Tarih boyunca Türk kadını hayatın her safhasında erkeğin yanında yer alarak sorumlulukları paylaşmıştır.
Kahramanlık destanının yazıldığı Çanakkale Savaşları'nda Türk kadın savaşçılar Gelibolu Yarımadası'nın her karış toprağında yatan Mehmetçiklerin yanında göğüs göğüse çarpıştı.
Kurtuluş savaşımızın milli mücadelemizin destanımızın kahramanları arasında yaşlılar kadınlar ve çocuklar da vardı.
Türk kadının yeri ve önemi bilinmeden bu zaferin özgürlük ve bağımsızlık tutkusunun meyvesi olduğu anlaşılamaz.
Gazi Mustafa Kemal'in Samsun'a ayak bastığı andan itibaren vatanın her köşesinde büyük bir adanmışlık ve vatan tutkusu şaha kalkmıştı.
Kurtuluş Savaşında vermiş olduğu büyük mücadelede erkeği ile omuz omuza cephedeki yerini almış düşmana karşı silâhı ile savaşarak cepheye mermi taşıyıp yaralı askerleri tedavi ederek silâh ve giyecek imal ederek vatanın kurtuluşunda ve bu günlere ulaşmamızda hak sahibi olmuştur.
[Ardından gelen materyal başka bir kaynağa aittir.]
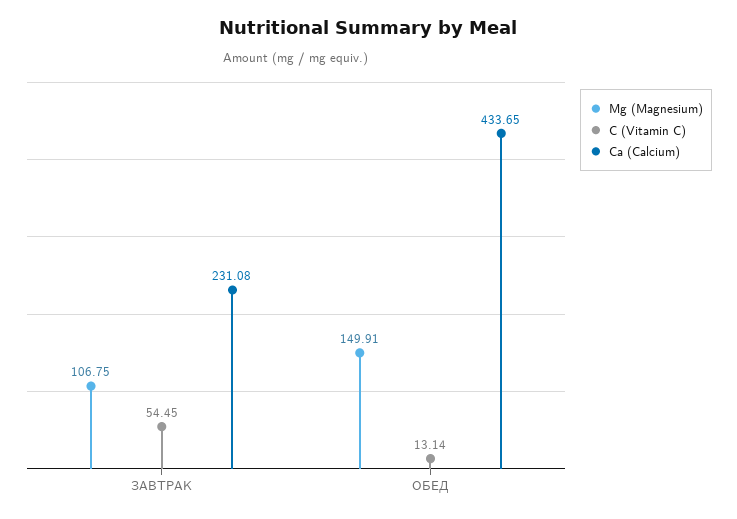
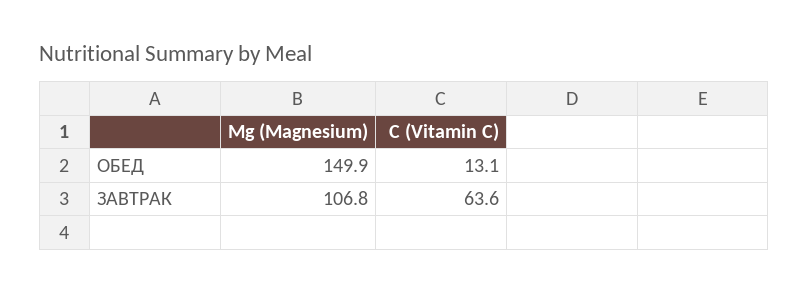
  {
    "Mg (Magnesium)": {
      "ЗАВТРАК": 106.75,
      "ОБЕД": 149.91
    },
    "С (Vitamin C)": {
-     "ЗАВТРАК": 54.45,
+     "ЗАВТРАК": 63.6,
      "ОБЕД": 13.14
-   },
+   }
-   "Са (Calcium)": {
-     "ЗАВТРАК": 231.08,
-     "ОБЕД": 433.65
-   }
  }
Kurtuluş Savaşı'nda ordumuzun hayat membaını kadınlarımız oluşturmuş böylece ülkemizin varlığında çok önemli bir rol oynamışlarıdır.
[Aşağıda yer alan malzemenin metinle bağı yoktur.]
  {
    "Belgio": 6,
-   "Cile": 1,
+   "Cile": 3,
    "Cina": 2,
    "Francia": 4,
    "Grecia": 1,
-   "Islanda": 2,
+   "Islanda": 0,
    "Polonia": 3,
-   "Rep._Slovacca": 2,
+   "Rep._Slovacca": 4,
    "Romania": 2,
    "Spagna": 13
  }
İşte o Türk kadını kapanmış köy yolunu açmaya gelen ekipleri doyurup sıcak ekmeğini paylaştı. Mücadelenin her döneminde bu kutsal savaşa destek vermiş vatan uğrunda hayatını hiçe sayarak yaptığı fedakârlıkları İstiklal Savaşımızın kazanılmasında en büyük etken olmuştur.
Türk insanı Anadolu'nun düşmana karşı şahlandığı milli mücadele döneminde Türk kadınlarının gösterdikleri cesaret ve özverili çabaları gururla hatırlamalı ve onları örnek almalıdır
Türk kadını destansı kahramanlıklarıyla da tarihimize yazıldılar...
Cumhuriyetimizin temelinde Türk kadınının çok büyük emeği kanı ve gözyaşı vardır.
Nitekim Mustafa Kemal Atatürk "Dünyada hiçbir milletin kadını 'Ben Anadolu kadınından daha fazla çalıştım milletimi kurtuluş ve zafere götürmekte Anadolu kadını kadar himmet gösterdim' diyemez" demek suretiyle kahraman kadınlarımızın
değerini veciz bir şekilde ifade etmiş ve onları hak ettikleri şekilde onurlandırmıştır.